→ **Source data**
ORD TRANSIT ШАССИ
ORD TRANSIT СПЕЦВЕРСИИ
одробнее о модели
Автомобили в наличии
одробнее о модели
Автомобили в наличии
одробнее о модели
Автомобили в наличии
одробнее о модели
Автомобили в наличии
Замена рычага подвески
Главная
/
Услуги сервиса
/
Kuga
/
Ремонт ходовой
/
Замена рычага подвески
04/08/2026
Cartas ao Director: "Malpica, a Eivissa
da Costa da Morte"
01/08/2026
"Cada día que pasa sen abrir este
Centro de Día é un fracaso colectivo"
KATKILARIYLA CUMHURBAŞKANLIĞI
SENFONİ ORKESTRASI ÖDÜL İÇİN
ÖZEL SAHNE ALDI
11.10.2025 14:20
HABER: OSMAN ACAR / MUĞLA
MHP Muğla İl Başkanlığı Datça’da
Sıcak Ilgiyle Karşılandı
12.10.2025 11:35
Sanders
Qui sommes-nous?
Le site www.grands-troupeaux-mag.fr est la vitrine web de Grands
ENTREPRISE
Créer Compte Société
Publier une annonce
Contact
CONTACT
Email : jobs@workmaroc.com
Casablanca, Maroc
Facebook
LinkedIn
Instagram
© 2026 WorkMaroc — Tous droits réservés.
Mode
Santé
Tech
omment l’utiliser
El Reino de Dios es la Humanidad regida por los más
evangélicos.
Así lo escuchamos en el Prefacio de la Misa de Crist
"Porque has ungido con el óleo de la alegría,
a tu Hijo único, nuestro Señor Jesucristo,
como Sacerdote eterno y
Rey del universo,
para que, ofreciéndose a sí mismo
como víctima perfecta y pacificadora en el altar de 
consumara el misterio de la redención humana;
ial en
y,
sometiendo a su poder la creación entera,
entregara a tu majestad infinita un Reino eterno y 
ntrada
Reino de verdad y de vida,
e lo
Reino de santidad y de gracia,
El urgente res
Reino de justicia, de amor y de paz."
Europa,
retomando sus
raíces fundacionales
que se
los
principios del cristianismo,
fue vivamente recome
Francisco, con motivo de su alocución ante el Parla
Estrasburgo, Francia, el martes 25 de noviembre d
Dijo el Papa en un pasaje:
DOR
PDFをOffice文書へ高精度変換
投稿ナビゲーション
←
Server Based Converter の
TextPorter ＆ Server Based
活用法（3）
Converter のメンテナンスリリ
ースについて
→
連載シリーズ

→ **What is required**
Return all lines from the data that include the string "Based".

→ **Result below**
Server Based Converter の
TextPorter ＆ Server Based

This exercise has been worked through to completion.